REQUIRED ACTION 1 ▸
Update the records below so that every "Koupit" becomes "Do košíku", with everything else left as it is. Leave the pictures out of your answer.

[SELECTED TEXT — start]

Since it's obviously helpful to get the full context of a game while you're writing about moments from it, I asked my wife Carlie if it was alright to pop Iowa March Madness games on as Clark's team advanced. She was quite amendable, even if she watched about as much basketball as she did reruns of Aqua Teen Hunger Force.
As with millions across the country, our interest in Clark grew and grew the more we watched. She was magnetizing on the court in a way you hadn't seen in quite some time; her ability to marry the blistering fundamentals of basketball excellence with the gladiator-style thrill of competition in the arena felt generational. Sure, there were past players as good and even better than Clark, but she was singular.
Watching her in the national title game turned into, "Hey, let's watch her get drafted into the WNBA." That grew into watching Indiana Fever games to see how she transitioned into the pros. Then came the "We're going to Indiana to see a Fever game for your birthday!" Then came the shirts, the regular appointments to see a struggling Indiana team slowly find its wings as the season wore on. The flurry of Clark posts for the job; the multi-nights a week of WNBA games on in a household that used to be exclusively tuned into anything but.

[SELECTED TEXT — finish]
[DATA TO EXAMINE — start]

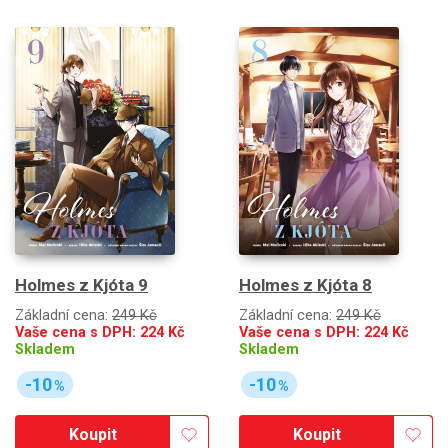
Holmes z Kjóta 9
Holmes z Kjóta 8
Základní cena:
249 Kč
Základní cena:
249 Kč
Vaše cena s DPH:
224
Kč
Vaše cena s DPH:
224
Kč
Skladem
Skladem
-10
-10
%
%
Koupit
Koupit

[DATA TO EXAMINE — finish]

REQUIRED ACTION 2 ▸
Retype the text above about watching Clark play basketball, word for word.

ANSWER AREA 1 ▸
Holmes z Kjóta 9
Holmes z Kjóta 8
Základní cena:
249 Kč
Základní cena:
249 Kč
Vaše cena s DPH:
224
Kč
Vaše cena s DPH:
224
Kč
Skladem
Skladem
-10
-10
%
%
Do košíku
Do košíku

ANSWER AREA 2 ▸
Since it's obviously helpful to get the full context of a game while you're writing about moments from it, I asked my wife Carlie if it was alright to pop Iowa March Madness games on as Clark's team advanced. She was quite amendable, even if she watched about as much basketball as she did reruns of Aqua Teen Hunger Force.
As with millions across the country, our interest in Clark grew and grew the more we watched. She was magnetizing on the court in a way you hadn't seen in quite some time; her ability to marry the blistering fundamentals of basketball excellence with the gladiator-style thrill of competition in the arena felt generational. Sure, there were past players as good and even better than Clark, but she was singular.
Watching her in the national title game turned into, "Hey, let's watch her get drafted into the WNBA." That grew into watching Indiana Fever games to see how she transitioned into the pros. Then came the "We're going to Indiana to see a Fever game for your birthday!" Then came the shirts, the regular appointments to see a struggling Indiana team slowly find its wings as the season wore on. The flurry of Clark posts for the job; the multi-nights a week of WNBA games on in a household that used to be exclusively tuned into anything but.